Excel Twitter 20110131

purplesneaker Apparently you need a flamenco dress, purple shoes and confetti to work with an Excel spreadsheet. With all those purchases required, no wonder some people want to enter their 16 digit credit card numbers.

  • Dear #Excel – A 15 digit number limit is stupid when you have to work with credit cards…
  • I LOVE MY MOM. And yes, I do use her on occasion (like today) for her Excel knowledge….
  • I once made a financial advisor beam with delight when I turned up to a meeting with my personal budget spreadsheet on my laptop.
  • I love that MS excel has just told me that it needs to do an ‘OLE function’. Think I need to get my flamenco dress out!
  • My cat Mya is trying to help me with my work.
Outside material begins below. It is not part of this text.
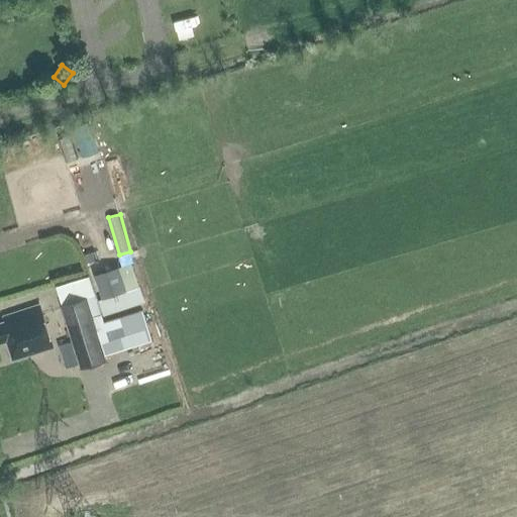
[(130,263),(94,276),(102,299),(97,301),(103,317),(145,302),(130,263)]
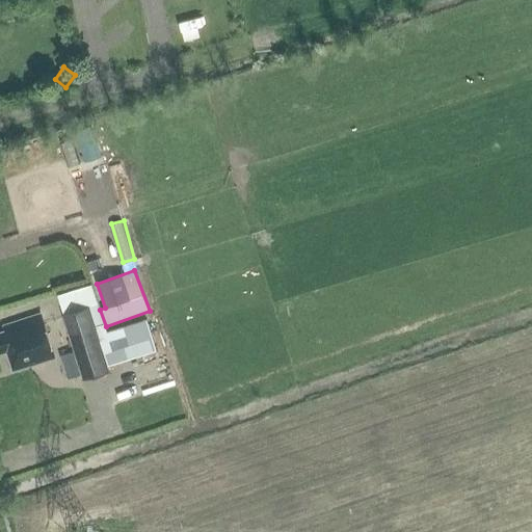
[(56,295),(82,379),(109,371),(96,327),(104,324),(91,285),(56,295)]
She says she’s a pro at excel, should I believe her? #fb
  • When I was introduced to power pivot, I thought it was a replacement for pivot table. I was wrong. It is an enhancement for pivot table.
  • the things I have to do for an allowance. Make an excel chart+a paragraph about why I need one. Hooray.
  • Cracking open a customer’s excel sheet that I haven’t touched in 4 years. VBA code kind of scares me now. Let’s hope I don’t break it.
  • Just when I think I know the coolest things about Pivot Tables I find another amazing thing about them. Microsoft Excel is amazing.
  • Loving the ultra-geeky discussion a few of my team members are having re: their love of Excel problems/solutions. #Awesome #Geeks #Fun
  • I just received a spreadsheet in bold comic sans on a yellow background. FFS.
  • It took me 1 hour, but i made a chart in excel! *confetti and cheering*
  • Is it really weird that I love making Excel spreadsheets? On 2nd thought, don’t answer that
  • How about its going on 2+ hrs and I finally figured out how to do charts on microsoft excel! GRRR #BITTER and it STILL isn’t quite right 🙁
  • My life used to revolve around MTV & MTV2 Programming Grids. Now it’s P&L Forms and Retail Mark Up Calculators. Thanks Bill Gates. #excel
  • People REALLY suck at following directions in this Excel class. I thought adults would be able to listen better. Just like children…
  • Today I am working on a targeted marketing spreadsheet. Yes I am high flying business woman. I’m lying actually but doesn’t it sound posh?!
  • Dear Microsoft Excel, I SO love you … that I really hate you sometimes. #thinksallmyexgfsgangeduponmeandwrotemsexceltokillme
  • Gave up trying to fathom boss’s Excel problem. Staring instead at my new shoes. They’re purple. Mighty stuff.